Stored data entries

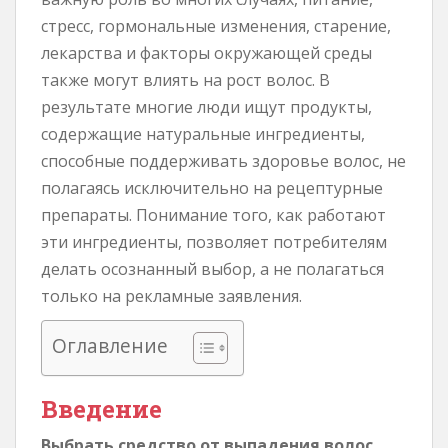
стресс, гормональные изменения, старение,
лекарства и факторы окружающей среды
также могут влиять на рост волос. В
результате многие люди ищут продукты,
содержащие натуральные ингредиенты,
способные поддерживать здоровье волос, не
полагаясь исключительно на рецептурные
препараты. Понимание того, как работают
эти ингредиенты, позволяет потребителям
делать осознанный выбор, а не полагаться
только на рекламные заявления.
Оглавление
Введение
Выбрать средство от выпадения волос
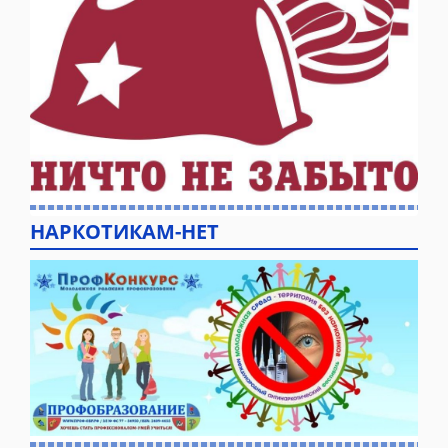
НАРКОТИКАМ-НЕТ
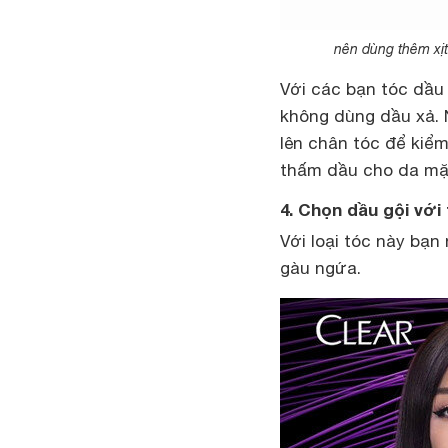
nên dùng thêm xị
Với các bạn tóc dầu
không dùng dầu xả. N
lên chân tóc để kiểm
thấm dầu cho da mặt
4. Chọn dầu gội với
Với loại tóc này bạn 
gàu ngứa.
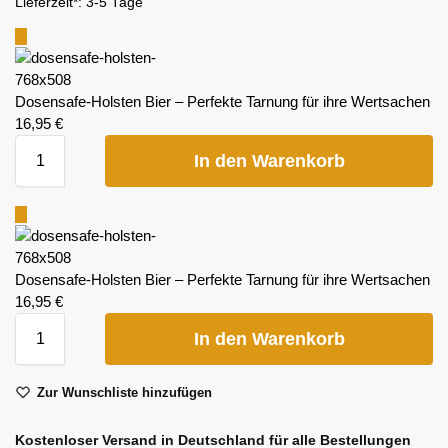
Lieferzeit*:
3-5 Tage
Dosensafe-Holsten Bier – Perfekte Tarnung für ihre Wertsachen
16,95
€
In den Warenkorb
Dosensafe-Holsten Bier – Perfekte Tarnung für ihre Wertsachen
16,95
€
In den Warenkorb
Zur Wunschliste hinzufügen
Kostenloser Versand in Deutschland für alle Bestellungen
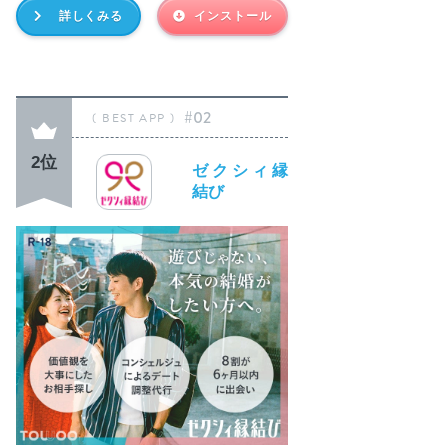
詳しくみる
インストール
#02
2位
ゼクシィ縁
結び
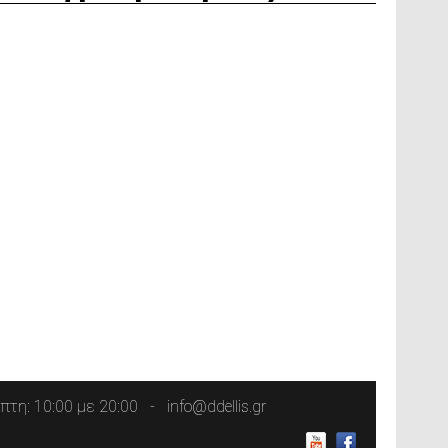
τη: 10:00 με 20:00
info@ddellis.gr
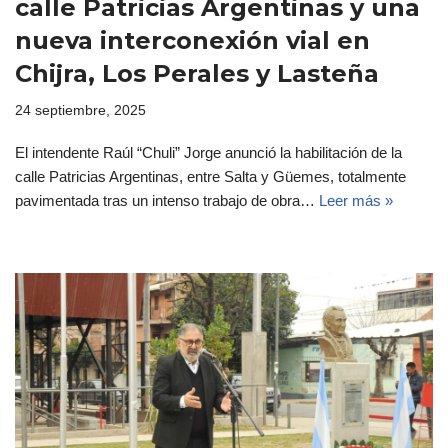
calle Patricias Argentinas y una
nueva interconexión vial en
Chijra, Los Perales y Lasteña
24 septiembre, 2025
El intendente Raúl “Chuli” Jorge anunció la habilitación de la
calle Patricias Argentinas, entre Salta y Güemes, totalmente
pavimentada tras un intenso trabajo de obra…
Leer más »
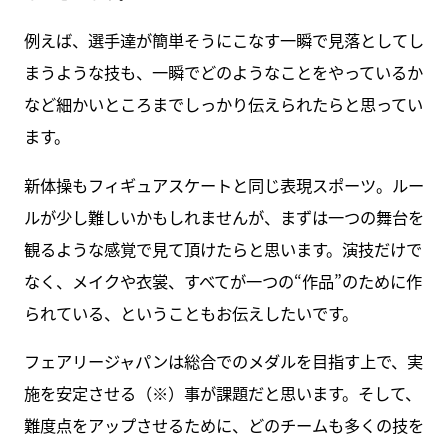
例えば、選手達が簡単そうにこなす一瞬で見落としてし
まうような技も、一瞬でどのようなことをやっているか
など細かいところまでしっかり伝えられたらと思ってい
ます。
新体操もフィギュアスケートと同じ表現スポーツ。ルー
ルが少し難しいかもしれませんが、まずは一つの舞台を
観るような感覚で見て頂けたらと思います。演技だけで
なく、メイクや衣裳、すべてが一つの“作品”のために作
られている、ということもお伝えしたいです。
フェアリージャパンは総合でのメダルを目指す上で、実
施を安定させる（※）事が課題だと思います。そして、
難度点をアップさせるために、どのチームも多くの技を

PROBLEM DETAILS: Nothing but an exact copy belongs in the answer: the lines from the top of the records through the line containing "新体操もフィギュアスケートと同じ表現スポーツ。ルー", minus the pictures.

REPLY TO THE TASK:
стресс, гормональные изменения, старение,
лекарства и факторы окружающей среды
также могут влиять на рост волос. В
результате многие люди ищут продукты,
содержащие натуральные ингредиенты,
способные поддерживать здоровье волос, не
полагаясь исключительно на рецептурные
препараты. Понимание того, как работают
эти ингредиенты, позволяет потребителям
делать осознанный выбор, а не полагаться
только на рекламные заявления.
Оглавление
Введение
Выбрать средство от выпадения волос
НАРКОТИКАМ-НЕТ
nên dùng thêm xị
Với các bạn tóc dầu
không dùng dầu xả. N
lên chân tóc để kiểm
thấm dầu cho da mặt
4. Chọn dầu gội với
Với loại tóc này bạn 
gàu ngứa.
Lieferzeit*:
3-5 Tage
Dosensafe-Holsten Bier – Perfekte Tarnung für ihre Wertsachen
16,95
€
In den Warenkorb
Dosensafe-Holsten Bier – Perfekte Tarnung für ihre Wertsachen
16,95
€
In den Warenkorb
Zur Wunschliste hinzufügen
Kostenloser Versand in Deutschland für alle Bestellungen
詳しくみる
インストール
#02
2位
ゼクシィ縁
結び
τη: 10:00 με 20:00
info@ddellis.gr
calle Patricias Argentinas y una
nueva interconexión vial en
Chijra, Los Perales y Lasteña
24 septiembre, 2025
El intendente Raúl “Chuli” Jorge anunció la habilitación de la
calle Patricias Argentinas, entre Salta y Güemes, totalmente
pavimentada tras un intenso trabajo de obra…
Leer más »
例えば、選手達が簡単そうにこなす一瞬で見落としてし
まうような技も、一瞬でどのようなことをやっているか
など細かいところまでしっかり伝えられたらと思ってい
ます。
新体操もフィギュアスケートと同じ表現スポーツ。ルー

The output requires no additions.